What is less clear, however, is how much further these religious courts and methods of dispute settlement should be developed. Khalid Sofi, chairman of the Legal Affairs Committee at the Muslim Council of Great Britain, says Muslims should have ‘parity with other faiths’ and supports the regulation of sharia councils, as does the AML. Many organisations and individual Muslim lawyers support this. Hajj Ahmad Thomson, who runs Wynne Chambers, specialising in Islamic law, and who has made submissions to the Law Commission on the interaction between English and sharia law, says: ‘The sharia courts are very young… whereas the Beth Din is well-established and well-regulated.’ He says there is also an issue surrounding the quality of the judges. ‘Only people with real knowledge and understanding get to be a judge [in a Beth Din]. Those running sharia courts [only] need to have certain skills, to be fully conversant with the Koran, probably to be tri-lingual.’ But it is also about ensuring consistency between courts, he adds. ‘Sharia courts often represent different communities,’ he says. ‘They need self-regulation and an umbrella organisation to bring them in line with each other.’



So far, so uncontroversial – but is this as far as the debate goes? The problem with Dr Williams’s speech at the Royal Courts of Justice is that it is unclear exactly what he envisages. A statement from Lambeth Palace afterwards said he was exploring ‘how a unitary [and secular] legal system might be able to accommodate religious claims’. Many have interpreted this to mean that religious groups could opt out of certain areas of English law.

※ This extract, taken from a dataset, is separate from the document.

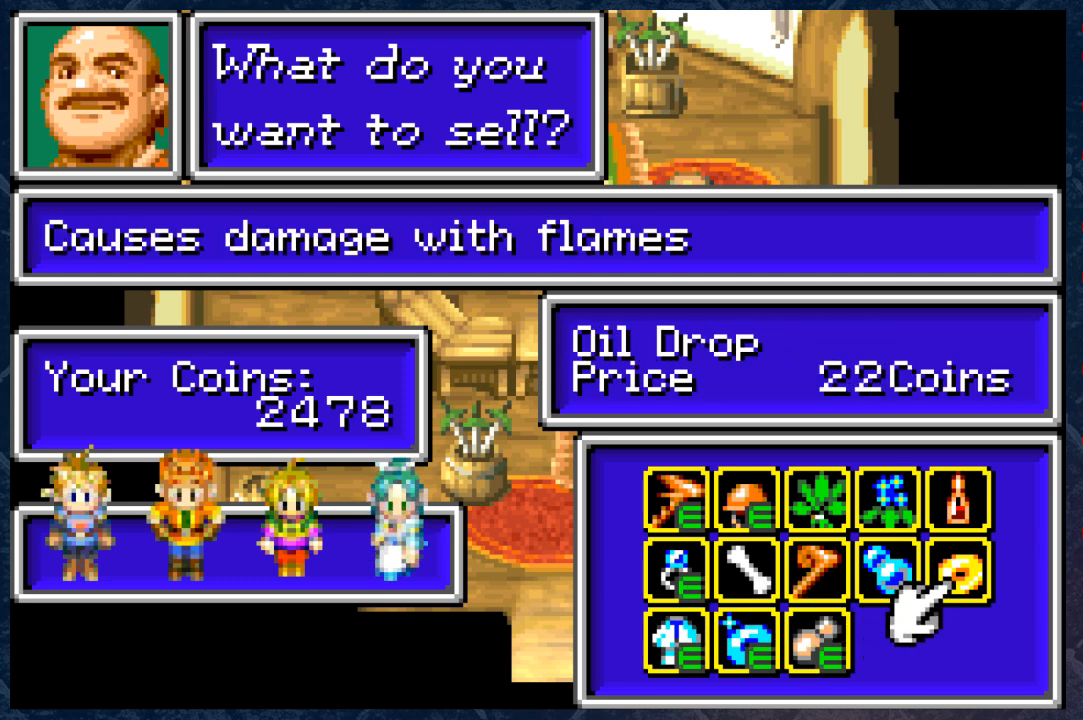
{"buttons": [], "left_stick": "center", "right_stick": "center", "events": []}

This is not the first time that so-called ‘exceptionalism’ has come up. Last year there was an outcry when Cardinal Cormac Murphy-O’Connor, the leader of the Roman Catholic Church in England and Wales, said that insisting that Catholic-run adoption agencies should place children with homosexuals would be asking them to act against church teaching and their consciences. But as Giles Fraser, Vicar of Putney and a member of the General Synod, explains: ‘Liberals in the church really worry about the church and other religious groups claiming exemption from the law of the land.’ He sees Britain as a state where religious communities have considerable freedoms. ‘Our secularism is pretty open – compare it with Turkey, say, where women aren’t allowed to wear a headscarf.’



But others, such as John Rees, a provincial registrar, partner at specialist law firm Winckworth Sherwood and a legal adviser to the Archbishop of Canterbury, says that Dr Williams ‘was doing no more than advocating a form of alternative dispute resolution, a contract-based approach… where the parties agree to a particular forum, which is ultimately constrained by the law of the land’.



The furore that followed the speech was fuelled by those areas where there is a real contradiction between a religious standpoint and existing English law, for instance on the tabloid pet subjects of polygamy and the infamous ‘haad’ punishments, such as stoning and flogging. But, as Ms Khan says: ‘What the Archbishop is talking about, what we are suggesting, is not about criminal law at all, but about civil law. Nor is it about what goes on in other countries. This is about England.’



Similarly, Mr Frei says: ‘It is always important to obey the law of the land in Jewish communities.’



Most people within the various religious communities are not advocating exemptions from existing English law, it seems, or any changes to it. Mr Thomson says: ‘Muslims are not trying to impose Islam on anyone… we like to have a life based on worship, that is all.’



Given the passionate responses the speech has elicited, this is clearly a debate worth having – calmly. As Mr Thomson says: ‘I can feel Macmillan’s “winds of change”. Let’s make them life-giving breezes, not destructive hurricanes.’